Step 5 — Centralize logs and correlate
Step 6 — Create detection rules and baselines
Ship flow, proxy, IDS, firewall, DNS, and host logs into a SIEM (Splunk, Elastic, or a managed solution). Normalize fields (src_ip, dst_ip, bytes, protocol, domain, user). Build detection rules such as: large outbound volume (e.g., >1 GB within 10 minutes from a workstation), sudden spike in DNS TXT responses, DNS requests to newly seen domains, or outbound connections to known malicious IPs (feed with threat intel). Establish baselines per subnet/user and use anomaly detection to reduce false positives. Document rule logic and tuning steps in your evidence pack.
Step 7 — Alerting, triage, and response integration
Step 8 — Retention, reporting, and continuous improvement
Configure alerting to notify the SOC or designated staff via ticketing (Jira, ServiceNow) and ensure playbooks map alerts to triage steps (contain, collect artifacts, escalate). Retain flow and relevant logs per organizational risk—practical small business guidance: 90 days hot in SIEM, 1 year archived in cloud storage, and 3–7 years for legal/contractual obligations if required (adjust per contract). Schedule quarterly tuning, monthly dashboard reviews, and update the POA&M for any gaps found during tests or audits.
Implementation specifics for Compliance Framework
For Compliance Framework alignment, map each artifact to evidence: scope diagrams (policy), flow export configs (device screenshots or config snippets), SIEM rule exports, sample incident tickets, retention policies, and training records. Use the control language of SI.L2-3.14.6 in your System Security Plan (SSP) with traceability to the implemented technical items: NetFlow enabled on edge routers (show config), VPC Flow Logs enabled for AWS (show CloudTrail/S3 delivery), and SIEM correlation rule IDs linked to incident response playbooks.

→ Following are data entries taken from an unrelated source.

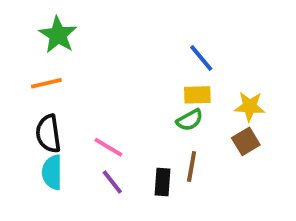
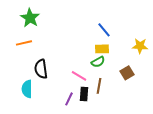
yellow star: (250, 106) -> (140, 46), moved
black semicircle: (48, 134) -> (41, 69), moved
pink line: (108, 147) -> (79, 76), moved
purple line: (112, 182) -> (69, 99), moved, turned 64

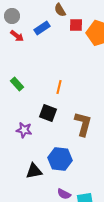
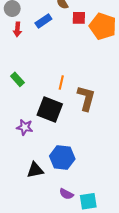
red arrow: (17, 36) -> (17, 29), turned 56
black square: (48, 113) -> (50, 110), size x1.4
brown L-shape: (83, 124) -> (86, 98), moved

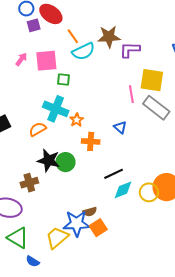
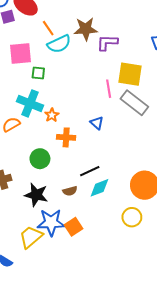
black star: (49, 160) -> (36, 195), moved
yellow circle: (149, 192) -> (132, 217), moved
brown semicircle: (90, 212) -> (70, 191), moved

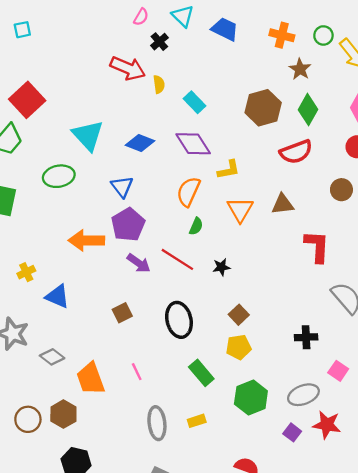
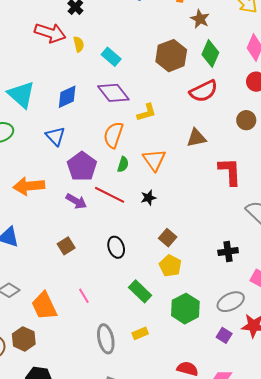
blue diamond: (140, 143) -> (67, 97), turned -40
orange triangle: (240, 210) -> (154, 160), moved
purple pentagon: (128, 225) -> (82, 166), moved
black ellipse: (179, 320) -> (116, 247), size x0.7
yellow pentagon: (239, 347) -> (170, 266), turned -30

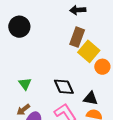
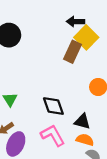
yellow square: (89, 51) -> (86, 37), moved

Real-world small business scenarios and technical details
Example A — 30-person defense subcontractor using AWS: enable VPC Flow Logs to S3, ship logs to Elastic with Beats, deploy a Suricata sensor on the public subnet, and enable GuardDuty for additional detection. Detection rule: alert when an instance uploads >500 MB/hour to an external IP not in the whitelist (AWS NAT instance traffic). Example B — On-premises office with pfSense and a single ISP: enable NetFlow on the ISP edge (if supported) or install flow exporter on the internal router, forward flows to a small ELK stack, then use threshold alerts (e.g., one workstation contacting >100 unique external IPs in 15 minutes). Practical settings: flow sampling 1:10 on heavy links, 1:1 on critical CUI links; use eBPF collectors (Cloud native) where available for granular host-network telemetry without heavy overhead.

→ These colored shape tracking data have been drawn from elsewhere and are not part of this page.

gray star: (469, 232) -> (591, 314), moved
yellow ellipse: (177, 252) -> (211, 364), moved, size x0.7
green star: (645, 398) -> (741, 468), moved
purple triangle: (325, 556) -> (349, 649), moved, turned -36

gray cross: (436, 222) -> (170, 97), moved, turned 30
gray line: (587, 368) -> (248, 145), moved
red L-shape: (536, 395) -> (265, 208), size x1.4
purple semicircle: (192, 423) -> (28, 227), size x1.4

Risks, compliance tips, and best practices
Not implementing this control increases risk of undetected data exfiltration, contractual penalties, loss of DFARS/CUI contracts, and erosion of customer trust. Best practices: start small (protect the CUI corridor first), automate retention and evidence collection, feed threat intelligence into blocking lists, maintain an exceptions register with compensating controls, and run quarterly exfiltration tabletop exercises. Keep documentation concise and auditable: list the devices that export flows, show proof of SIEM ingestion, and retain 2–3 representative alerts with their triage outcome as evidence.

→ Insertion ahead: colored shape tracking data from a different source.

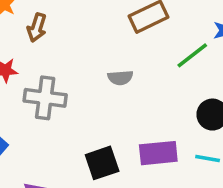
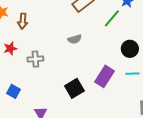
gray cross: (45, 98) -> (35, 59), size x0.7
purple rectangle: (158, 153) -> (104, 76), turned -40

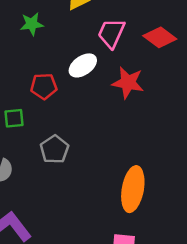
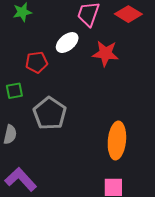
gray pentagon: (54, 149) -> (50, 113), size x1.4

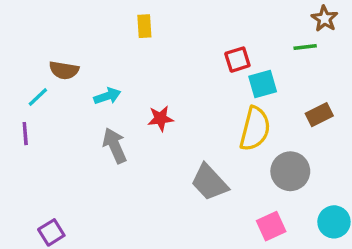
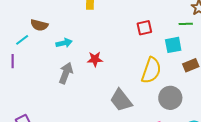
cyan square: (263, 84) -> (173, 45), moved
gray arrow: (115, 146) -> (66, 73), turned 40

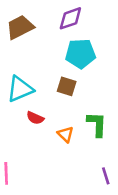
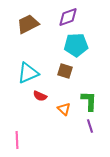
purple line: (106, 176) -> (90, 126), moved

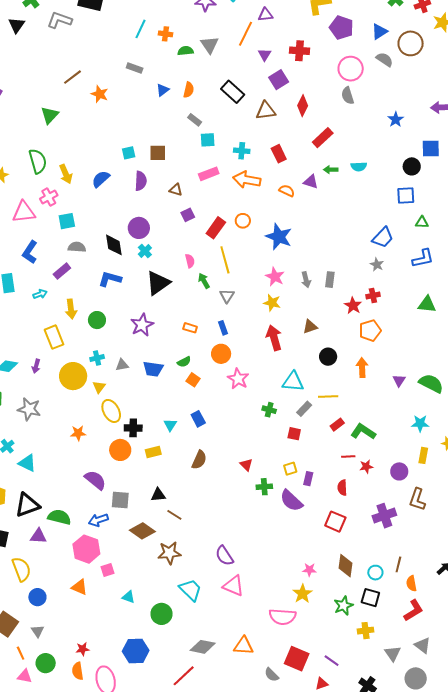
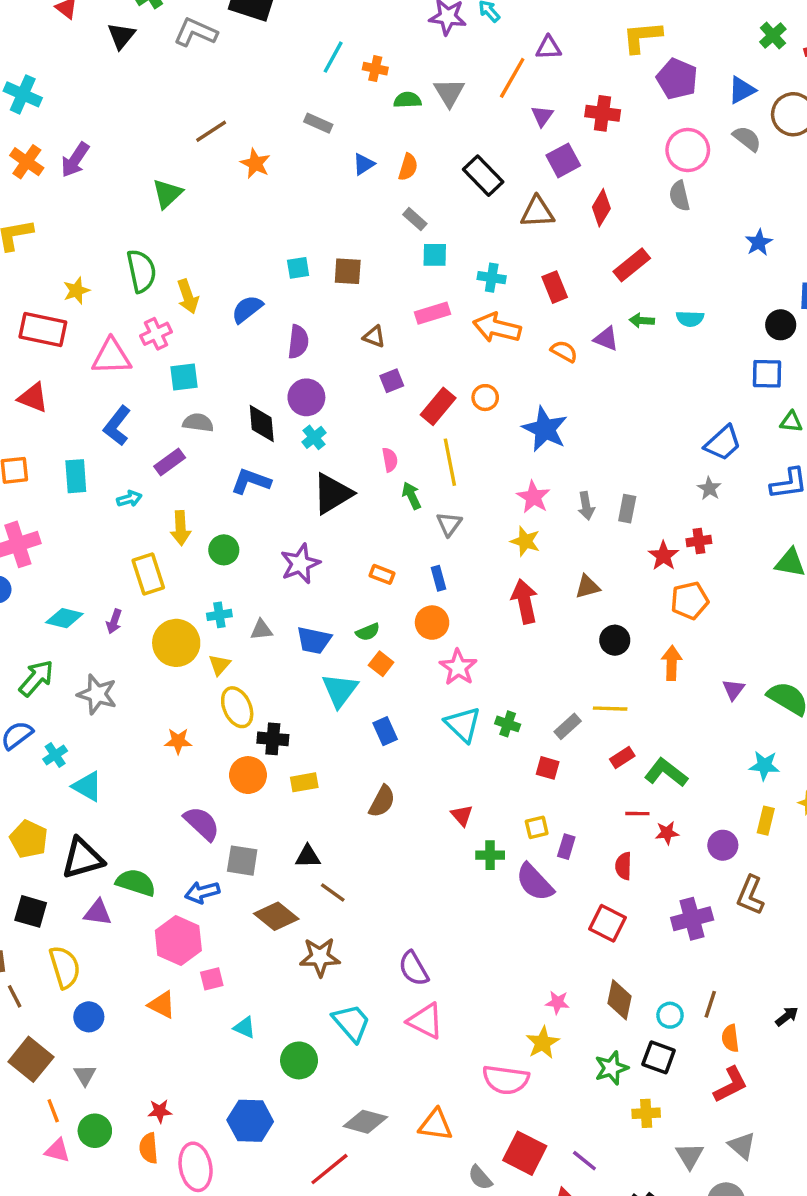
purple semicircle: (141, 181) -> (298, 342), moved
cyan triangle: (293, 382) -> (463, 724), moved, turned 35
cyan triangle: (170, 425) -> (340, 690), moved, size x1.6

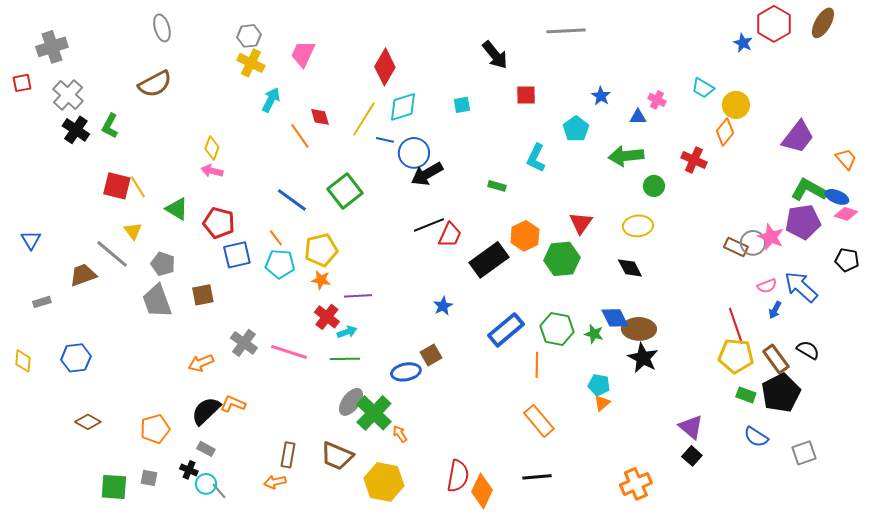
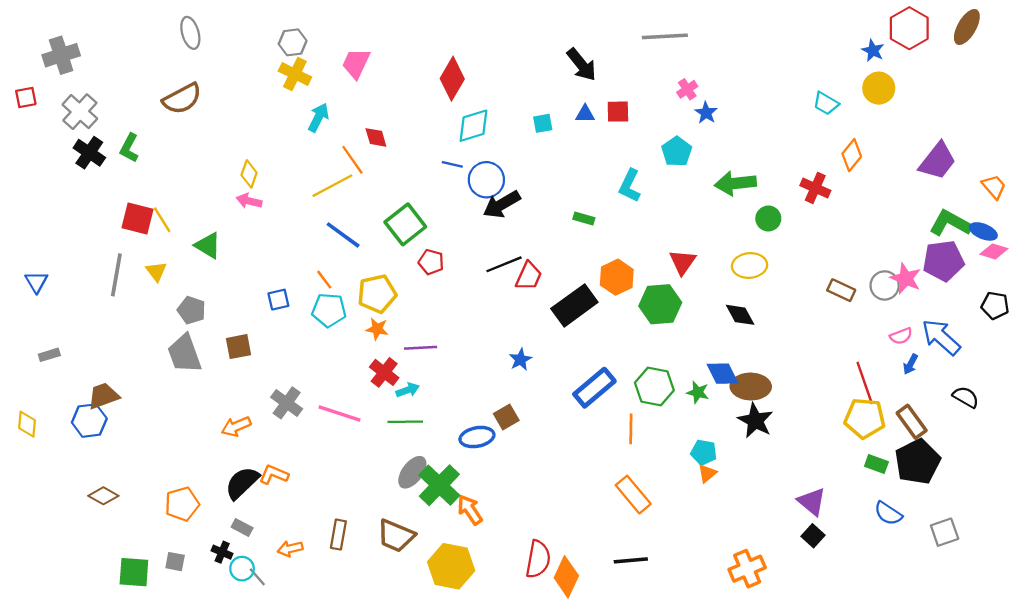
pink cross: (657, 100) -> (687, 89), moved, turned 30
yellow circle: (736, 105) -> (879, 88), moved
blue triangle: (638, 117) -> (585, 114), moved
yellow line: (364, 119) -> (332, 186), moved, turned 30
red pentagon: (219, 223) -> (431, 262), moved, size x0.7
brown rectangle: (736, 247) -> (841, 290), moved
gray line: (112, 254) -> (116, 275), moved, turned 60
blue square: (237, 255) -> (278, 300), size x0.7
brown trapezoid: (83, 275) -> (103, 396), moved
black semicircle: (808, 350) -> (966, 397), moved
orange arrow: (400, 434) -> (470, 510), size x1.5
orange arrow: (275, 482) -> (290, 549), moved

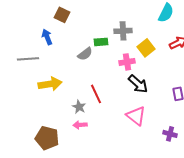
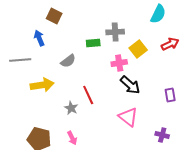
gray semicircle: (85, 54) -> (68, 61), moved
pink arrow: (80, 125) -> (72, 138), moved, turned -112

In summary, treating SI.L2-3.14.6 as an operational program—scope, collect, detect, respond, and document—lets small businesses meet NIST SP 800-171 Rev.2 / CMMC 2.0 Level 2 obligations without overspending: enable flow and session logging at perimeter and cloud choke points, centralize telemetry, tune detection rules to reduce noise, integrate alerts into your incident response, and keep a clear map from configuration artifacts to control statements in your SSP and POA&M.